The scale of the defeat was a stinging rebuff to the outgoing Prime Minister, Poul Nyrup Rasmussen (no relation to his successor), the EU's longest-serving premier, who held office for nine years.

His opponents tapped into boredom with the government. But the most striking aspect of the campaign was the extent to which even centre parties jumped on the anti-immigration bandwagon. One of the Liberal Party's advertisements focused on a rape case after which the immigrant offenders received relatively light sentences. The picture showed the young men leaving the court house under the caption: "It's time for a change".

A focus of the campaign was the right of relatives of immigrants and political asylum- seekers to enter Denmark, as politicians competed to establish their hardline credentials.
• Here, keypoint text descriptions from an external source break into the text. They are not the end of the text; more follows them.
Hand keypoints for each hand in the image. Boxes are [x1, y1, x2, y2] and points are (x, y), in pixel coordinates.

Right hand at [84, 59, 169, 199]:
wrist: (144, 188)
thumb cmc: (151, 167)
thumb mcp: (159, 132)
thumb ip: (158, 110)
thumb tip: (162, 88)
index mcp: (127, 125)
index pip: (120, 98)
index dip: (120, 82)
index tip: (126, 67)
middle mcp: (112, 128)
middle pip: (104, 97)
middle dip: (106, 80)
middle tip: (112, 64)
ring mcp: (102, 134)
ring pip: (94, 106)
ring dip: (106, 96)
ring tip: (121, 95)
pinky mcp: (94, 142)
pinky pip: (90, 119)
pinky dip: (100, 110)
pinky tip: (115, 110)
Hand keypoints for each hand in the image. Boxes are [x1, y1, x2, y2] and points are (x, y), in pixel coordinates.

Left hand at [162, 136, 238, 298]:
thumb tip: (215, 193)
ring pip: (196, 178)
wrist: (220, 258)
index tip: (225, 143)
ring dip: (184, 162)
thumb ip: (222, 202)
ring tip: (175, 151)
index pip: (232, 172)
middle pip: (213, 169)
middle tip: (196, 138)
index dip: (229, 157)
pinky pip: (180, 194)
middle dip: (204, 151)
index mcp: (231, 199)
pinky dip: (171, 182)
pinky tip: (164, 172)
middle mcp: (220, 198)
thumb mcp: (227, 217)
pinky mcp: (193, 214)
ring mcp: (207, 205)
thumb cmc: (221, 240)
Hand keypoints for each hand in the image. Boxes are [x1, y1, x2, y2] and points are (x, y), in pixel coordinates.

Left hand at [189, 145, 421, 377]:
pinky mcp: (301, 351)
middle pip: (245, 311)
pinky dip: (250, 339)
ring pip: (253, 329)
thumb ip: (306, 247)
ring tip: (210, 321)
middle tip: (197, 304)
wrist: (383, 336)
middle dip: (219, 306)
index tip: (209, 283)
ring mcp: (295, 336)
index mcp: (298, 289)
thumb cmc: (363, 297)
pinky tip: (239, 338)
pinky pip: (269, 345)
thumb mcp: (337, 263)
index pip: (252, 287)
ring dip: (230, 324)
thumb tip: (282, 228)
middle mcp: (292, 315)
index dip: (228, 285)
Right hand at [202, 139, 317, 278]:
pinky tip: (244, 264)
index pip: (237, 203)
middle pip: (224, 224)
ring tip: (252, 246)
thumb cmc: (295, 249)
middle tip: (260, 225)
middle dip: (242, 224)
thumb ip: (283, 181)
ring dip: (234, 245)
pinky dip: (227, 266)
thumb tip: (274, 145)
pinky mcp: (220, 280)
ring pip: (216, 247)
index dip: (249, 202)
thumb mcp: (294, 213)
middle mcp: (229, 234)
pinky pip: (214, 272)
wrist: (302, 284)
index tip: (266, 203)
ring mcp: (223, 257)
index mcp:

Mr Fogh Rasmussen called for tighter limits for asylum- seekers and refugees, while Mr Nyrup Rasmussen claimed that Denmark's rules were already the toughest in Europe. Ms Kjaersgaard, who once said she crossed the street when she met a Muslim, exploited increased fears of immigrants, arguing: "Islam, with the fundamentalist tendencies we have seen, must be combated." The prosperous nation of 5.3 million people halted open immigration in 1973 and has a lower proportion of ethnic minorities than most EU nations.

Lykke Friis, senior research fellow at the Danish Institute of International Affairs, said: "What happened was that the big parties, the Social Demo-crats and the Liberals, tried to take over some of the rhetoric of the Danish People's Party." Professor Ole Borre, of Aarhus University, compared the situation to that of Austria. He argued: "There is a hypnotic concern with immigration issues in Denmark, which we haven't seen anywhere else, except from Austria."

Mr Nyrup Rasmussen called the election after polls showed an improvement in his rating because of his leadership since 11 September. Mr Fogh Rasmussen's bloc won 98 seats compared with 77 for Mr Nyrup Rasmussen's grouping. The Social Democrats trailed the Liberals in numbers of seats for the first time since 1920.

Political analysts say the political direction of the new government will not be universally conservative. Mr Fogh Rasmussen has promised to improve the welfare state and peg taxes – and presented cuts in immigrants' benefits as a way of squaring the circle.

Paradoxically, Denmark also elected its first MP of immigrant extraction. Naser Khader, 38, who has a Syrian background, said: "It is a great victory for me and for the integration policy in Denmark. It sends a signal that Denmark is not solely xenophobic."